• L'énantone : Effets indésirables

    Enantone lp 11 25 mg : Effets indésirables

     

    Dans tous les cas :

    Altération d'humeur, dépression ont été fréquemment observées lors des traitements à long terme et peu fréquemment lors des traitements à court terme.

    Comme avec d'autres agonistes de la GnRH, de très rares cas d'apoplexie hypophysaire ont été rapportés au cours de la première administration chez des patients porteurs d'un adénome hypophysaire.

    De très rares cas de développement d'adénomes hypophysaires ont été décrits lors des traitements par agonistes de la LH-RH.

    De très rares cas de réactions anaphylactiques ont été rapportées (urticaire, angioedème et exceptionnellement choc anaphylactique) aussi bien chez les adultes que chez les enfants traités par la leuproreline.

    Endométriose :

    Les effets indésirables rapportés avec une fréquence supérieure ou égale à 0,5 % chez des patientes recevant de la leuproréline sont listés ci-dessous selon la classification MedDRA (par classe organe et de fréquence absolue).

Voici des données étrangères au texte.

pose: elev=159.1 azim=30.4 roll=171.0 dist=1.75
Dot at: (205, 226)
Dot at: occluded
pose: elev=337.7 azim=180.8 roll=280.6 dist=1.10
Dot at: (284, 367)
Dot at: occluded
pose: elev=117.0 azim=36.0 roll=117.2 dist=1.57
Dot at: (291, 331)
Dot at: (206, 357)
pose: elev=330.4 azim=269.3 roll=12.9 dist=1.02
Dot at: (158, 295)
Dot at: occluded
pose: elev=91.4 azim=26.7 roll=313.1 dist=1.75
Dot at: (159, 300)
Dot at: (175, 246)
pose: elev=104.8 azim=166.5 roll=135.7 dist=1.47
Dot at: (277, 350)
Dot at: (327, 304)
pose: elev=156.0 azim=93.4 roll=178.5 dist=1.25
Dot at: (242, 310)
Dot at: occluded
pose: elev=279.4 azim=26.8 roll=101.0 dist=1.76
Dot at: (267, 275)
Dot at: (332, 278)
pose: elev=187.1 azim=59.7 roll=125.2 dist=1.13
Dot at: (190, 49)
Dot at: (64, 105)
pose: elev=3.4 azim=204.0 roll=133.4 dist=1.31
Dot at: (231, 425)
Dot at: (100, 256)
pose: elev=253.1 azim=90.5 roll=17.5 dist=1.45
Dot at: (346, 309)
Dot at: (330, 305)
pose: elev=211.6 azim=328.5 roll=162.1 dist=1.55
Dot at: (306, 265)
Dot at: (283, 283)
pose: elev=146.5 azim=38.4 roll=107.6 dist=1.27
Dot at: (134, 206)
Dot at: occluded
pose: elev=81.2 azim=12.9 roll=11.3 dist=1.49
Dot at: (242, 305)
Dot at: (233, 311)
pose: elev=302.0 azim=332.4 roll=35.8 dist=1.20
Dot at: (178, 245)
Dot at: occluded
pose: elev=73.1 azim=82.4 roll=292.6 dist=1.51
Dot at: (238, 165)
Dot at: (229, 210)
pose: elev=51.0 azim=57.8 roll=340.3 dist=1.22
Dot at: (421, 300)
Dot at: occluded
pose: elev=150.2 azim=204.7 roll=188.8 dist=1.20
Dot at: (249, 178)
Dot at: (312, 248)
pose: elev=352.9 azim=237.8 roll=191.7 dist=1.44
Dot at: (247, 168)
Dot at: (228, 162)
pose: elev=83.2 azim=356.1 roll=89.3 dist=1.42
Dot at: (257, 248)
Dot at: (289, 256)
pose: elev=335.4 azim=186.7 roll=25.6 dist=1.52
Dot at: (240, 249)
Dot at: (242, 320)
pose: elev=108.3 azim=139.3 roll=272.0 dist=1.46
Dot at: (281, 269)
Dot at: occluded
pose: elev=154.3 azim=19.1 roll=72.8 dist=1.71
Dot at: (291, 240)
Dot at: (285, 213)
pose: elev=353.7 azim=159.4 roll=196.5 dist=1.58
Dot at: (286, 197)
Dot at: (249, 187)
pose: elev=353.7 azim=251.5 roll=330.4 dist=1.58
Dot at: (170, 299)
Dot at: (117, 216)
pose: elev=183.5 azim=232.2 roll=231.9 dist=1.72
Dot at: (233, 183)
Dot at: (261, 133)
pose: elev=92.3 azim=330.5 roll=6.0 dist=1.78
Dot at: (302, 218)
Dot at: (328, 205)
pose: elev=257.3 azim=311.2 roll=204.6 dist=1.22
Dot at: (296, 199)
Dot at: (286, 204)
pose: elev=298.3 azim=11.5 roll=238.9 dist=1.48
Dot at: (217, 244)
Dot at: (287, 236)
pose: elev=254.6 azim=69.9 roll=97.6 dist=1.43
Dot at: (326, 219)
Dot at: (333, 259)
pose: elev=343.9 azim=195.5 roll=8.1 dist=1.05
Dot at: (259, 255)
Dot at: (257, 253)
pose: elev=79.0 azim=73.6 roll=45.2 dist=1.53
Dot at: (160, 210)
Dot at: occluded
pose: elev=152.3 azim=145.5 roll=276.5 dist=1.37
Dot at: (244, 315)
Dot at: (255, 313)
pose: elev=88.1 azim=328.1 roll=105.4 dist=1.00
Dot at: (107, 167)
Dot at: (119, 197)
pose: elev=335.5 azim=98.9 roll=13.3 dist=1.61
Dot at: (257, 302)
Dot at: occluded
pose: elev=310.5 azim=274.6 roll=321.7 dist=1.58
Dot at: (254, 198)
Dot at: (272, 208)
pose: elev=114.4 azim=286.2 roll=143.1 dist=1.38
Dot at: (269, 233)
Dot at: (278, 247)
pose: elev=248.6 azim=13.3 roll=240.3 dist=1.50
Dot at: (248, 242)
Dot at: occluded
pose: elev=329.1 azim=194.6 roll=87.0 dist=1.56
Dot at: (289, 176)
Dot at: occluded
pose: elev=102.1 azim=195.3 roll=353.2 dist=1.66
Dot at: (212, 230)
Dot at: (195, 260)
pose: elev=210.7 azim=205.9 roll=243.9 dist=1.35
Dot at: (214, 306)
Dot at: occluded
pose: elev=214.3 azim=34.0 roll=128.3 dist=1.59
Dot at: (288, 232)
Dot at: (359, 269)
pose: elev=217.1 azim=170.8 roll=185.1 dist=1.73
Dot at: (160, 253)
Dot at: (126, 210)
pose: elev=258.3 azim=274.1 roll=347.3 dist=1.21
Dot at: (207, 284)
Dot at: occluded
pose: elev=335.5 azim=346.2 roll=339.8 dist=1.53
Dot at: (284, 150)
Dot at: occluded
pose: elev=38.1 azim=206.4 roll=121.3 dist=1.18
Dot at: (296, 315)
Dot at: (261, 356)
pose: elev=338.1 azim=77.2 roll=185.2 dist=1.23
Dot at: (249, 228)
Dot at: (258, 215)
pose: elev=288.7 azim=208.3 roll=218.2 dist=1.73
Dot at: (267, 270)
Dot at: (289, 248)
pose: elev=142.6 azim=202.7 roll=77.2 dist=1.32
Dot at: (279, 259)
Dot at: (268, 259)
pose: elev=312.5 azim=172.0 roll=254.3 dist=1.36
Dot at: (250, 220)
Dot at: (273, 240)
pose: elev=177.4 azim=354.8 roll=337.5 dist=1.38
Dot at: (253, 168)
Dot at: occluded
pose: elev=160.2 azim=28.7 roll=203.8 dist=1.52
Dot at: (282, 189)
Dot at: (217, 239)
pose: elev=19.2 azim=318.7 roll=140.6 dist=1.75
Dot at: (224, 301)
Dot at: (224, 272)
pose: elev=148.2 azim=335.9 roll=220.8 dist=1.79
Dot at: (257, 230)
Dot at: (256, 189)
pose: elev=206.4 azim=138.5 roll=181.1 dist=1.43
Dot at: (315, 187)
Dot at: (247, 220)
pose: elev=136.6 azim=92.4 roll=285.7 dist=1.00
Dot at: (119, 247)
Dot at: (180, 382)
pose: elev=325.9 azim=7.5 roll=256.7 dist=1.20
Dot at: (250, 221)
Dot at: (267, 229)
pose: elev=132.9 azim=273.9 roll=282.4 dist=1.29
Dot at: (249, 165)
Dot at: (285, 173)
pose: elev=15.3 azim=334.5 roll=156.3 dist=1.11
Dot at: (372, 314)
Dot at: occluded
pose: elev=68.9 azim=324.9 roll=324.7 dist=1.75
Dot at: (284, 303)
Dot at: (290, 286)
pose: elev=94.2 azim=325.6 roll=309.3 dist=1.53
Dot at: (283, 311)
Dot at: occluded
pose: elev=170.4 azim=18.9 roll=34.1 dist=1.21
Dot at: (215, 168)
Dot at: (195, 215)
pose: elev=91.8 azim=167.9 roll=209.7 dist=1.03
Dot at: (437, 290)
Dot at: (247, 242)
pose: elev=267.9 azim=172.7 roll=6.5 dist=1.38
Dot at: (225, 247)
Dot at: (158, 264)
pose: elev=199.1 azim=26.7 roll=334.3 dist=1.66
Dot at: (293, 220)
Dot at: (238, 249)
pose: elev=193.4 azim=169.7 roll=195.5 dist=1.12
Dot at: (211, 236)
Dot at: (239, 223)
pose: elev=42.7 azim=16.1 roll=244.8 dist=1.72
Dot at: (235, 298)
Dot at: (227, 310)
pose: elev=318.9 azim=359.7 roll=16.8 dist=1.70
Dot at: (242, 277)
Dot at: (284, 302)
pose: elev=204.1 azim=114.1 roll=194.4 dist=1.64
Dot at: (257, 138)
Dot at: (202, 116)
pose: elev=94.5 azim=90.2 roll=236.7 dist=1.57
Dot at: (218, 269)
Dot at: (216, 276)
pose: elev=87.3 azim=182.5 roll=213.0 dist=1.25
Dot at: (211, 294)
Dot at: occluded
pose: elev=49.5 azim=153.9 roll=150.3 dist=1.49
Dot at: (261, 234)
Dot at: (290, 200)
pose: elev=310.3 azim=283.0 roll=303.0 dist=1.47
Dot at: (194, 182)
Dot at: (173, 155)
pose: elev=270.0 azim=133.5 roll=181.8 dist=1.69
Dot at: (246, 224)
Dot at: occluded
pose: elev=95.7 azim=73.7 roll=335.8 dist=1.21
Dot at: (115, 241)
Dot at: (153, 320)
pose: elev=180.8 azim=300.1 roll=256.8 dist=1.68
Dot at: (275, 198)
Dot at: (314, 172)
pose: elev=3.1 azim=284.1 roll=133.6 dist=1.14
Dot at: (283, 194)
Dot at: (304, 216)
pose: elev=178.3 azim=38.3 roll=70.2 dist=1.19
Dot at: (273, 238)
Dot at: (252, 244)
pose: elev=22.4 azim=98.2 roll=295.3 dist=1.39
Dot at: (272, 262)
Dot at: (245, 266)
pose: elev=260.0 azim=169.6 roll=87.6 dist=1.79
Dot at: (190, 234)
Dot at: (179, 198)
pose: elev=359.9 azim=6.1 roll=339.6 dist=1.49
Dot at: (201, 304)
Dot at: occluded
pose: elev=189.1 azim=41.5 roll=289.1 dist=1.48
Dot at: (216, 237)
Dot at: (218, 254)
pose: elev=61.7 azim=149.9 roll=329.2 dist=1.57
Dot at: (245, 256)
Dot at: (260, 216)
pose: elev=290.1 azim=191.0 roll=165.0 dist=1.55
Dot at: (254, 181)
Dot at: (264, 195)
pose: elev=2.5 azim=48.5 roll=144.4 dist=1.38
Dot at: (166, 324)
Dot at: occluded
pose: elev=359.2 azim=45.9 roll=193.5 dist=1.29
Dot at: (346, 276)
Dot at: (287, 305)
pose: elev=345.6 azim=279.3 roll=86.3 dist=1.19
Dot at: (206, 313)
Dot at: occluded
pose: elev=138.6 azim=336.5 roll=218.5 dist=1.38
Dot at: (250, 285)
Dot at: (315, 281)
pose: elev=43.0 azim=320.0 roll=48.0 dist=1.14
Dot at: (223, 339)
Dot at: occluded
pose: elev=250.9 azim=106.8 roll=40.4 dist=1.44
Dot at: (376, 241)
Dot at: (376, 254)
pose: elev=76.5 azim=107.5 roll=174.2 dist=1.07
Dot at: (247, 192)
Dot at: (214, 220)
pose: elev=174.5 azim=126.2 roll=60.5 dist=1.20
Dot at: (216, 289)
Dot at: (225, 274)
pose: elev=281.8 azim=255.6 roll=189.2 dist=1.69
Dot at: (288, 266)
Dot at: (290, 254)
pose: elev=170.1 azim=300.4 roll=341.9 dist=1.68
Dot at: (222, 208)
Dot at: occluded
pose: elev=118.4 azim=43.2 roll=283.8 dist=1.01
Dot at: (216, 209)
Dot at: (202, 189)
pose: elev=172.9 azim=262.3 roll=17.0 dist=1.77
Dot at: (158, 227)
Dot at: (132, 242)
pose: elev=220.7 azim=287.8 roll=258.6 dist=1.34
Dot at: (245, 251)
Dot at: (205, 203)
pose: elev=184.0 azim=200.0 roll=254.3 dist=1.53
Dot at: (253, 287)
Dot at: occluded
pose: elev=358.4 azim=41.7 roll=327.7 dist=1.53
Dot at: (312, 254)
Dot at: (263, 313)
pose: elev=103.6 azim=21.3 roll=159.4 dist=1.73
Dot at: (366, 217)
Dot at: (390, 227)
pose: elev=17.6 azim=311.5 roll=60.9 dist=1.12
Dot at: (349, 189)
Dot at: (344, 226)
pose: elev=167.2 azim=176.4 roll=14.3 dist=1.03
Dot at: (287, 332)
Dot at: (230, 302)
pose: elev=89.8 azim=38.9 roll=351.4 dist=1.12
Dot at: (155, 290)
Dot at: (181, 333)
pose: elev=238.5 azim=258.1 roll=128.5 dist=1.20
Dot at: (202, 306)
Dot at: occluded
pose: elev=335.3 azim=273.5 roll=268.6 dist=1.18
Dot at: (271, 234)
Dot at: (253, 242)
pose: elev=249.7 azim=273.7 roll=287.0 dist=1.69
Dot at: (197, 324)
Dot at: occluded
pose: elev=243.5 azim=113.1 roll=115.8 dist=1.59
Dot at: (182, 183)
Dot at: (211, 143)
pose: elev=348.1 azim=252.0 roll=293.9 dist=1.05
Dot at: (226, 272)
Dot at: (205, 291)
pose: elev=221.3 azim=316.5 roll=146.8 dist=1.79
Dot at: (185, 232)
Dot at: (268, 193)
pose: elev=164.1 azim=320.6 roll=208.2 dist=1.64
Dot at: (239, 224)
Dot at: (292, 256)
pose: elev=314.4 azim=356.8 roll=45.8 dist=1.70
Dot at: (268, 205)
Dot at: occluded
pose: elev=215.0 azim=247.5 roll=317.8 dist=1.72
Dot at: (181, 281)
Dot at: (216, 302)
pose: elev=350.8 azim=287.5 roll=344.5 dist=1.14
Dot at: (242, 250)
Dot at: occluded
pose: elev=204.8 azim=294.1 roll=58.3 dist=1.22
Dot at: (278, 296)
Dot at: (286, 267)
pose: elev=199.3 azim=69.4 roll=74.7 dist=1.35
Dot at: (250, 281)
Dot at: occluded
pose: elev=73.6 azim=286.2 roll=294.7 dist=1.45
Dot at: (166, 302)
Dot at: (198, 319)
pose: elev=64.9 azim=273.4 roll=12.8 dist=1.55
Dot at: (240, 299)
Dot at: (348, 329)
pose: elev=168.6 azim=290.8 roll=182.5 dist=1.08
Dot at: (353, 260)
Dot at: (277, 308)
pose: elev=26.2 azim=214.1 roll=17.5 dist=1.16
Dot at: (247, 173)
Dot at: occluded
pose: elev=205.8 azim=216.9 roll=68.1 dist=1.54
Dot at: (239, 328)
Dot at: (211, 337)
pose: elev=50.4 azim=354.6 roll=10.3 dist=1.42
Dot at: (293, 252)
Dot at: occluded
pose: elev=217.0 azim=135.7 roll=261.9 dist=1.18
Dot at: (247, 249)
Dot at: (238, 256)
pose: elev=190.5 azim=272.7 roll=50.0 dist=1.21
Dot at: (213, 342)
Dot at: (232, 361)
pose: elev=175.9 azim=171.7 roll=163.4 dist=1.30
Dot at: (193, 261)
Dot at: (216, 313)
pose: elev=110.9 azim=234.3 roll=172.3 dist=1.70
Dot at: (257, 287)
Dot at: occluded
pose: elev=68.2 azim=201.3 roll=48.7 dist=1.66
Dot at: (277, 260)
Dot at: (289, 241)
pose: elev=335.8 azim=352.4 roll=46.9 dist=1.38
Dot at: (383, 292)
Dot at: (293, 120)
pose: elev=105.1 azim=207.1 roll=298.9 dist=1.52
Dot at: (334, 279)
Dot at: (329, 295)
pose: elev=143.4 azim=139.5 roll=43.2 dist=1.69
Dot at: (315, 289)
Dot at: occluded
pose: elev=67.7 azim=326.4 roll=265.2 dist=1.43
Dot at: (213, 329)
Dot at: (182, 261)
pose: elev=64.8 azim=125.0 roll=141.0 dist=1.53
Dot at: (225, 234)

Les fréquences sont définies comme suit: très fréquent (>1/10), fréquent (>1/100, <1/10), peu fréquent (> 1/1 000, < 1/100), rare (> 1/10 000, < 1/1 000), très rare (< 1/10 000), cas isolés, non connus (ne pouvant être estimés à partir des données disponibles).

    Investigations :

    Fréquent: prise de poids, perte de poids.

    Peu fréquent: augmentation de l'alanine aminotransférase, augmentation de la lactico déshydrogénase, augmentation du phosphore sanguin, augmentation des triglycérides.

    Affections cardiaques :

    Peu fréquent: palpitation.

    Affections du système nerveux :

    Très fréquent: céphalées.

    Fréquent: étourdissements, paresthésies, hypertonie.

    Peu fréquent: hypoesthésie.

    Affections oculaires :

    Peu fréquent: trouble visuel, amblyopie.

    Affections gastro-intestinales :

    Fréquent: nausées, douleur abdominale, constipation.

    Peu fréquent: flatulence, bouche sèche, vomissement, diarrhées.

    Affections du rein et des voies urinaires :

    Peu fréquent: dysurie.

    Affections de la peau et du tissu sous-cutané :

    Fréquent: sueurs, acné, éruption, sécheresse cutanée.

    Peu fréquent: séborrhée, alopécie, trouble du cheveu, ecchymose.

    Affections musculo-squelettiques et systémiques :

    Fréquent: arthralgie, raideur des épaules, douleur dorsale.

    Peu fréquent: douleur de la nuque, myalgies, raideur de la nuque, arthropathie.

    Troubles du métabolisme et de la nutrition :

    Peu fréquent: hypercholestérolémie, anorexie.

    Affections vasculaires :

    Très fréquent: bouffées de chaleur. ----> Check !

    Troubles généraux et anomalies au site d'administration :

    Fréquent: asthénie, douleur, oedème périphérique, douleur au point d'injection, induration au point d'injection, douleur thoracique.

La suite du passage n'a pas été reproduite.